I am trying to use the "caret" library to train a multiclass classification algorithm.
I found the following website which supposedly contains a function that can be used for multiclass classification problem:Error metrics for multi-class problems in R: beyond Accuracy and Kappa | R-bloggers
require(compiler)
multiClassSummary <- cmpfun(function (data, lev = NULL, model = NULL){
#Load Libraries
require(Metrics)
require(caret)
#Check data
if (!all(levels(data[, "pred"]) == levels(data[, "obs"])))
stop("levels of observed and predicted data do not match")
#Calculate custom one-vs-all stats for each class
prob_stats <- lapply(levels(data[, "pred"]), function(class){
#Grab one-vs-all data for the class
pred <- ifelse(data[, "pred"] == class, 1, 0)
obs <- ifelse(data[, "obs"] == class, 1, 0)
prob <- data[,class]
#Calculate one-vs-all AUC and logLoss and return
cap_prob <- pmin(pmax(prob, .000001), .999999)
prob_stats <- c(auc(obs, prob), logLoss(obs, cap_prob))
names(prob_stats) <- c('ROC', 'logLoss')
return(prob_stats)
})
prob_stats <- do.call(rbind, prob_stats)
rownames(prob_stats) <- paste('Class:', levels(data[, "pred"]))
#Calculate confusion matrix-based statistics
CM <- confusionMatrix(data[, "pred"], data[, "obs"])
#Aggregate and average class-wise stats
#Todo: add weights
class_stats <- cbind(CM$byClass, prob_stats)
class_stats <- colMeans(class_stats)
#Aggregate overall stats
overall_stats <- c(CM$overall)
#Combine overall with class-wise stats and remove some stats we don't want
stats <- c(overall_stats, class_stats)
stats <- stats[! names(stats) %in% c('AccuracyNull',
'Prevalence', 'Detection Prevalence')]
#Clean names and return
names(stats) <- gsub('[[:blank:]]+', '_', names(stats))
return(stats)
})
I would like to use this function to train a "Decision Tree" model using the "F1 Score" (or any metric suitable for a multiclass problem). For example:
library(caret)
library(plyr)
library(C50)
library(dplyr)
library(compiler)
train.control <- trainControl(method = "repeatedcv", number = 10, repeats = 3,
summaryFunction = multiClassSummary, classProbs = TRUE)

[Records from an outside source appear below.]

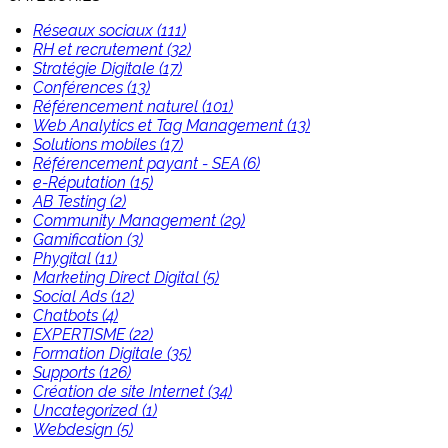
Réseaux sociaux (111)
RH et recrutement (32)
Stratégie Digitale (17)
Conférences (13)
Référencement naturel (101)
Web Analytics et Tag Management (13)
Solutions mobiles (17)
Référencement payant - SEA (6)
e-Réputation (15)
AB Testing (2)
Community Management (29)
Gamification (3)
Phygital (11)
Marketing Direct Digital (5)
Social Ads (12)
Chatbots (4)
EXPERTISME (22)
Formation Digitale (35)
Supports (126)
Création de site Internet (34)
Uncategorized (1)
Webdesign (5)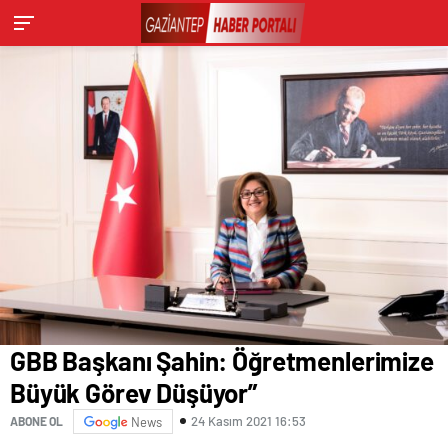
GBB Başkanı Şahin: Öğretmenlerimize
Büyük Görev Düşüyor”
24 Kasım 2021 16:53
ABONE OL
News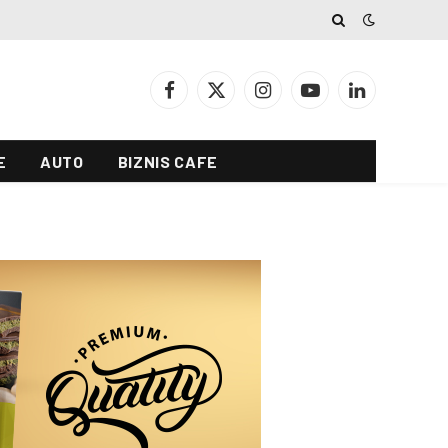
Facebook
X
Instagram
YouTube
LinkedIn
(Twitter)
E
AUTO
BIZNIS CAFE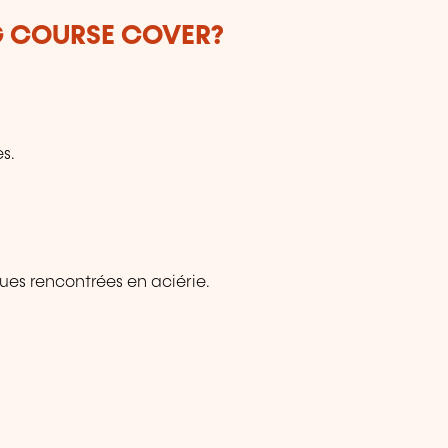
G COURSE COVER?
s.
ues rencontrées en aciérie.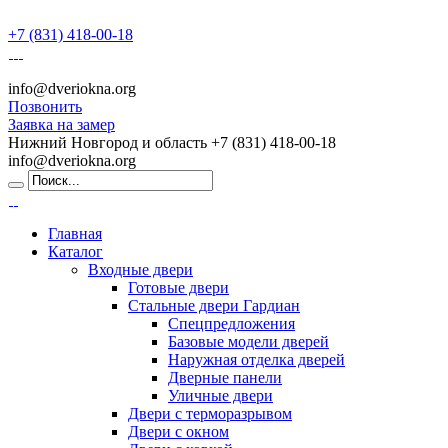
+7 (831) 418-00-18
info@dveriokna.org
Позвонить
Заявка на замер
Нижний Новгород и область
+7 (831) 418-00-18
info@dveriokna.org
Главная
Каталог
Входные двери
Готовые двери
Стальные двери Гардиан
Спецпредложения
Базовые модели дверей
Наружная отделка дверей
Дверные панели
Уличные двери
Двери с терморазрывом
Двери с окном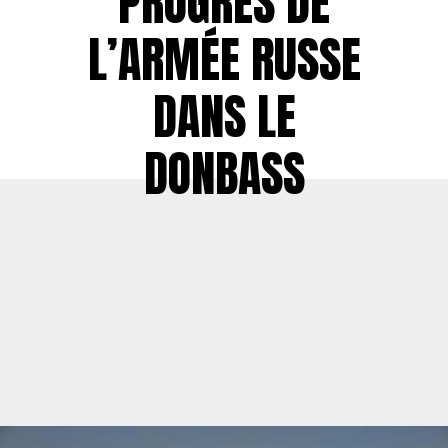
PROGRÈS DE
L’ARMÉE RUSSE
DANS LE
DONBASS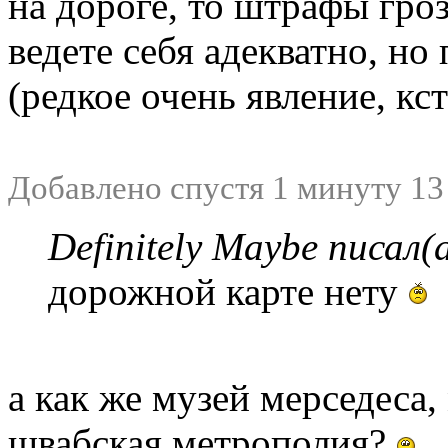
на дороге, то штрафы гроз
ведете себя адекватно, но
(редкое очень явление, кс
Добавлено спустя 1 минуту 13
Definitely Maybe писал(а
дорожной карте нету
а как же музей мерседеса
швабская метрополия?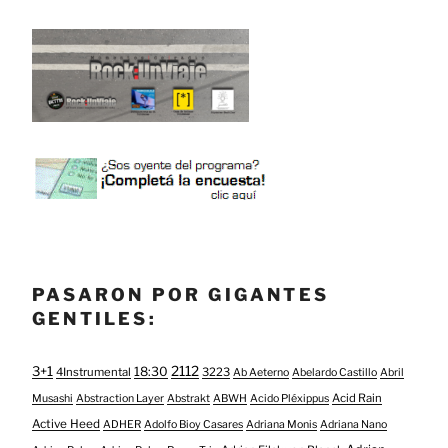
PASARON POR GIGANTES
GENTILES:
3+1
2112
18:30
4Instrumental
3223
Ab Aeterno
Abelardo Castillo
Abril
Acid Rain
Musashi
Abstraction Layer
Abstrakt
ABWH
Acido Pléxippus
Active Heed
ADHER
Adolfo Bioy Casares
Adriana Monis
Adriana Nano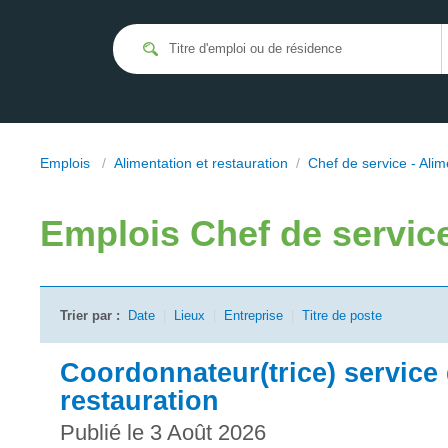
Emplois
/
Alimentation et restauration
/
Chef de service - Alim
Emplois
Chef de servic
Trier par :
Date
|
Lieux
|
Entreprise
|
Titre de poste
Coordonnateur(trice) service
restauration
Publié le 3 Août 2026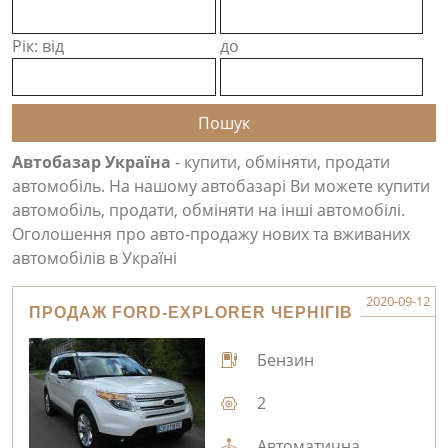
Рік: від
до
Автобазар Україна
- купити, обміняти, продати
автомобіль. На нашому автобазарі Ви можете купити
автомобіль, продати, обміняти на інші автомобілі.
Оголошення про авто-продажу нових та вживаних
автомобілів в Україні
2020-09-12
ПРОДАЖ FORD-EXPLORER ЧЕРНІГІВ
Бензин
2
Автоматична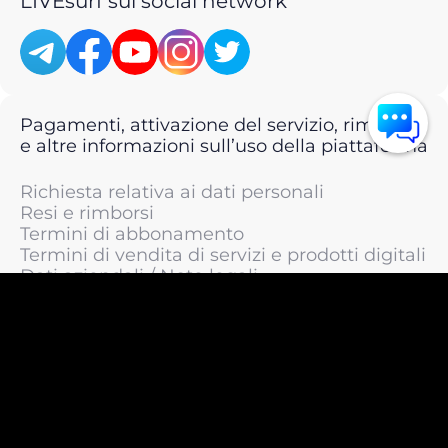
LIVEsurf sui social network
Pagamenti, attivazione del servizio, rimborsi
e altre informazioni sull’uso della piattaforma
Richiesta relativa ai dati personali
Resi e rimborsi
Termini di abbonamento
Termini di vendita di servizi e prodotti digitali
Dati aziendali / Note legali
Termini di servizio
Informativa sulla privacy / Informativa sul
trattamento dei dati personali
Informativa sui cookie
© 2011 —
2026
LIVEsurf.org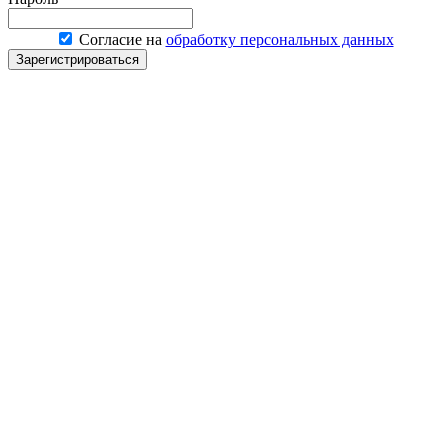
Согласие на
обработку персональных данных
Зарегистрироваться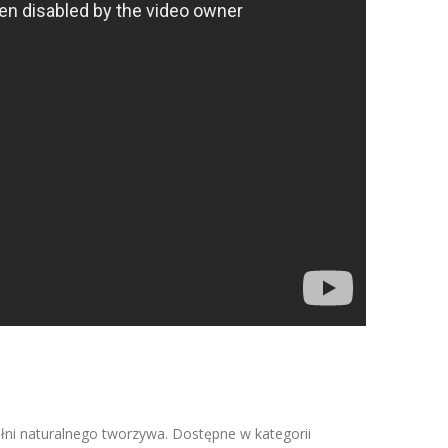
ni naturalnego tworzywa. Dostępne w kategorii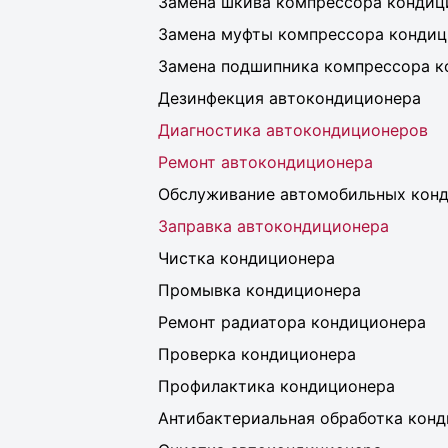
Замена шкива компрессора кондиц
Замена муфты компрессора кондиц
Замена подшипника компрессора к
Дезинфекция автокондиционера
Диагностика автокондиционеров
Ремонт автокондиционера
Обслуживание автомобильных кон
Заправка автокондиционера
Чистка кондиционера
Промывка кондиционера
Ремонт радиатора кондиционера
Проверка кондиционера
Профилактика кондиционера
Антибактериальная обработка кон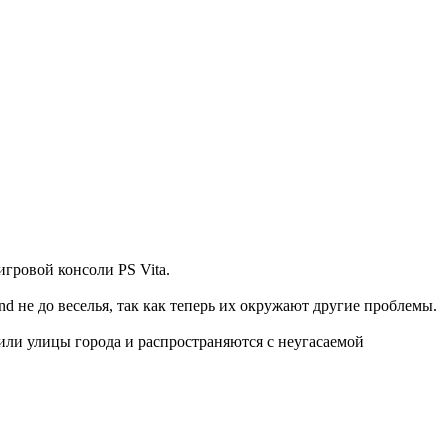
гровой консоли PS Vita.
end не до веселья, так как теперь их окружают другие проблемы.
или улицы города и распространяются с неугасаемой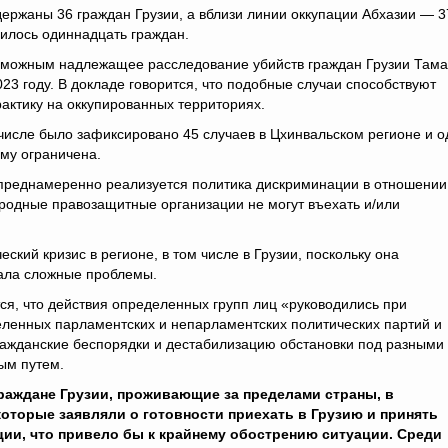
держаны 36 граждан Грузии, а вблизи линии оккупации Абхазии — 3
дилось одиннадцать граждан.
озможным надлежащее расследование убийств граждан Грузии Тама
23 году. В докладе говорится, что подобные случаи способствуют
актику на оккупированных территориях.
числе было зафиксировано 45 случаев в Цхинвальском регионе и о
му ограничена.
х преднамеренно реализуется политика дискриминации в отношении
народные правозащитные организации не могут въехать и/или
ский кризис в регионе, в том числе в Грузии, поскольку она
дала сложные проблемы.
тся, что действия определенных групп лиц «руководились при
ленных парламентских и непарламентских политических партий и
ражданские беспорядки и дестабилизацию обстановки под разными
ым путем.
раждане Грузии, проживающие за пределами страны, в
которые заявляли о готовности приехать в Грузию и принять
ии, что привело бы к крайнему обострению ситуации. Среди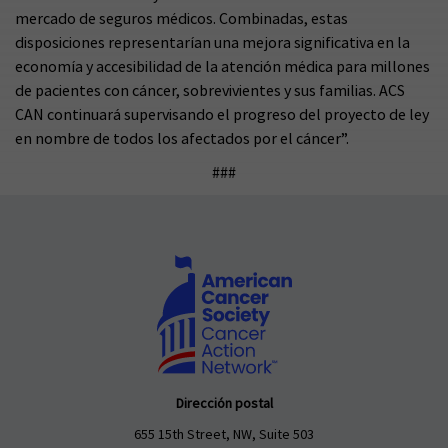
mercado de seguros médicos. Combinadas, estas
disposiciones representarían una mejora significativa en la
economía y accesibilidad de la atención médica para millones
de pacientes con cáncer, sobrevivientes y sus familias. ACS
CAN continuará supervisando el progreso del proyecto de ley
en nombre de todos los afectados por el cáncer”.
###
Dirección postal
655 15th Street, NW, Suite 503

train_model <- train(my_data$response ~., data = my_data, method = "C5.0",
trControl=train.control ,
preProcess = c("center", "scale"),
tuneLength = 15,
metric = "F1")
But this produces the following error:
Error in ctrl$summaryFunction(testOutput, lev, method):
Your outcome has 4 levels. The prSummary() function isn't appropriate.
Can someone please show me how to fix this error? Thanks!